**WORK ITEM**
Copy out each line of the material in which the word "elbow" appears.

++++

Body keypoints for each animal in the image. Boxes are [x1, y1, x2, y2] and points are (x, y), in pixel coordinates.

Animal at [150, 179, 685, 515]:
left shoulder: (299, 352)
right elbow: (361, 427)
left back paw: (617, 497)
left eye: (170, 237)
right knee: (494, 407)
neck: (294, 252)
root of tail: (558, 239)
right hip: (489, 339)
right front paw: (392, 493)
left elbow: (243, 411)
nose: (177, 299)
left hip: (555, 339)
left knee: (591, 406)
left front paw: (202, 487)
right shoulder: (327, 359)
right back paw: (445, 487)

++++

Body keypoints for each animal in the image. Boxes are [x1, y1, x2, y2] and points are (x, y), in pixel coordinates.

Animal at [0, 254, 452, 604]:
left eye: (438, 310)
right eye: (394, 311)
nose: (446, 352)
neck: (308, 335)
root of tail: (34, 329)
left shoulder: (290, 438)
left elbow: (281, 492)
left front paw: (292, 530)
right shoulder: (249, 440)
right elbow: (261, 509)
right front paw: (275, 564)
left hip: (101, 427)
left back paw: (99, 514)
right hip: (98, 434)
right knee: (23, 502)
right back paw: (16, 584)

++++

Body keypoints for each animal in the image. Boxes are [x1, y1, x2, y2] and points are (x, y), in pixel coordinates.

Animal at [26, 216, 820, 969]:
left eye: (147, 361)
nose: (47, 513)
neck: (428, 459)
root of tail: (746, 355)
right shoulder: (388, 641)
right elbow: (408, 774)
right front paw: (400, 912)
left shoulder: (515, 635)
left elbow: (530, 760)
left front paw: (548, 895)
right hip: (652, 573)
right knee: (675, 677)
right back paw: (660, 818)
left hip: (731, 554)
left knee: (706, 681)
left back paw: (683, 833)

++++

**RESPONSE AREA**
right elbow: (361, 427)
left elbow: (243, 411)
left elbow: (281, 492)
right elbow: (261, 509)
right elbow: (408, 774)
left elbow: (530, 760)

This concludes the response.